> **APPLY WHAT YOU READ**
a) Decide whether each statement agrees with the article on MIT's depression-predicting AI: (i) the team is presenting the work at a conference in India; (ii) the AI knew the questions in advance; (iii) the AI needed fewer sequences with audio than with text. Answer each yes or no, and quote the words of the article that decide it.
b) Answer these questions from the article on MIT's depression-predicting AI:
(i) How many people took part in the experiment?
(ii) Who is the lead author on the paper?
(iii) What averaged accuracy did the researchers report?
c) Extend the article on MIT's depression-predicting AI, starting after its last sentence.

> **READING TEXT**
§
Researchers at the Massachusetts Institute of Technology (MIT) recently developed a neural network that predicts, with a relatively high level of accuracy, the likelihood a person has a cognitive impairment. If you don’t mind speaking loosely, you could call it a depression detector.
It’s not, but we’ll get into that later.
The team, consisting of MIT researchers Tuka Alhanai, Mohammad Ghassemi, and James Glass are presenting their work this week at the Interspeech 2018 conference in India.
According to their paper, they’ve developed a context-free method by which a machine can break down text or audio from a human and assign a score indicating the person’s level of depression. The thing to key in on is the “context-free” aspect of this AI.
A therapist, typically, uses a combination of tried-and-true questions and direct observation to diagnose mental health conditions such as depression. According to the MIT team, their AI can do something similar without the need for conditioned questions or direct observation. It doesn’t need context – just data.
Here’s a paragraph from MIT’s press release on the paper:
MIT researchers detail a neural-network model that can be unleashed on raw text and audio data from interviews to discover speech patterns indicative of depression. Given a new subject, it can accurately predict if the individual is depressed, without needing any other information about the questions and answers.
So is it detecting or predicting?
It may be a minor quibble, but detecting and predicting are two entirely different things. An algorithm that predicts whether a person is depressed is merely labeling data for further review by humans. One that detects depression would have to determine and confirm that a person was, in fact, depressed.
The researchers, of course, realize this. The lead author on the paper, Tuka Alhanai, said “It’s not so much detecting depression, but it’s a similar concept of evaluating, from an everyday signal in speech, if someone has cognitive impairment or not.”
It’s predicting and definitely not detecting. That’s good to know. And that minor distinction is why this work is so very, very scary.
To test their AI, the researchers conducted an experiment where 142 people being screened for depression answered a series of questions asked by a human-controlled virtual agent. The AI had no prior knowledge of the questions and respondents were free to answer any way they wanted. There was no A,B,C,D to choose from, the AI discerns depression from linguistic cues.
The study participants’ responses were recorded in a mix of text and audio. In the text version, the AI was able to predict depression after about seven question and answer sequences. But, interestingly enough, in the audio version it took about 30 sequences for the AI to make a determination. Its averaged accuracy, according to the researchers, was an astounding 77 percent.
§
> **STORED DATA**
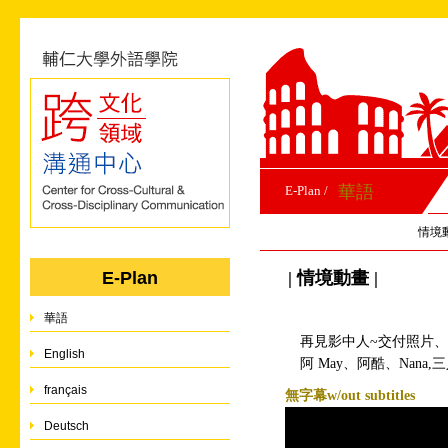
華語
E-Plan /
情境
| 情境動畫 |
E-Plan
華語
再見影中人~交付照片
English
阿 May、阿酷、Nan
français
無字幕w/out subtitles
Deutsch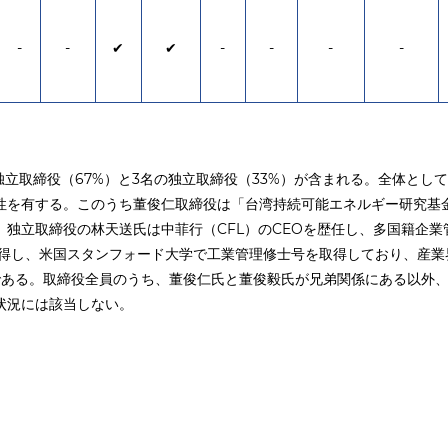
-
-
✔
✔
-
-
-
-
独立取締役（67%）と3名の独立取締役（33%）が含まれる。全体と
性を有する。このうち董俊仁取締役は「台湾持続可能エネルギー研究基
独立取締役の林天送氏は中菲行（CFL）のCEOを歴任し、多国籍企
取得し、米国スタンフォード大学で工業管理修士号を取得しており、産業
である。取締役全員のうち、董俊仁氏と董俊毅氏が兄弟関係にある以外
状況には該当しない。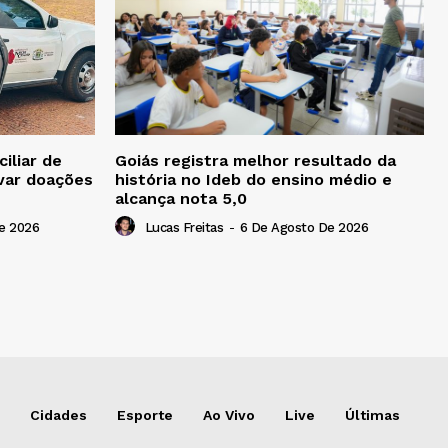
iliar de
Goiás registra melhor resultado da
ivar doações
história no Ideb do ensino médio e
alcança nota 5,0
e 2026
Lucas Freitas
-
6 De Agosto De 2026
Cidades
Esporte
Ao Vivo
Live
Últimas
§
> **ANSWERS TO THE PROBLEMS**
a)
(i) Yes: "are presenting their work this week at the Interspeech 2018 conference in India"
(ii) No: "The AI had no prior knowledge of the questions"
(iii) No: "in the audio version it took about 30 sequences for the AI to make a determination"

b)
(i) 142
(ii) Tuka Alhanai
(iii) 77 percent

c)
The problem? There’s little reason to believe this will be used by anyone who directly interfaces with healthcare patients in the physical world.
Therapists who see patients in offices tend to believe they’ve been trained to diagnose patients better than an algorithm. And this AI isn’t the same thing as using image recognition to detect cancer. You can physically find and remove cancer (in many cases), but you can’t verify an AI’s depression diagnosis with a scalpel.
In a game where, theoretically, a computer and a person listen to the same conversation and end up making diametrically opposed depression diagnoses, who decides which is correct? Or, if you prefer, in a scenario in which a computer identifies potential depressives, does a human also conduct the same checks to ensure doctors aren’t treating patients the algorithm was wrong about? Because that’d be redundant and wasteful. Where’s the automation?
More importantly, what happens when someone other than a medical professional finds use for a push-button “depression detector?” Certain language within the paper seems to indicate the algorithms are meant to be developed for use outside of MIT labs:
Individuals suffering from depression are beset by debilitating sadness for weeks to years on end. To treat depressed individuals, they must first be diagnosed. To obtain a diagnosis, depressed individuals must actively reach out to mental health professionals. In reality, it can be difficult for the depressed to attain professional attention due to constraints of mobility, cost, and motivation. Passive automated monitoring of human communication may address these constraints and provide better screening for depression.
Passive automated monitoring of human communication sounds like the dystopian future of our nightmares. There are numerous conceivable social and professional environments where a person could be subjected to a question and answer sequence without knowing their mental health would later be evaluated by a machine. Non-consensual mental health evaluations conducted inside the black box of a neural network seem like a bad idea.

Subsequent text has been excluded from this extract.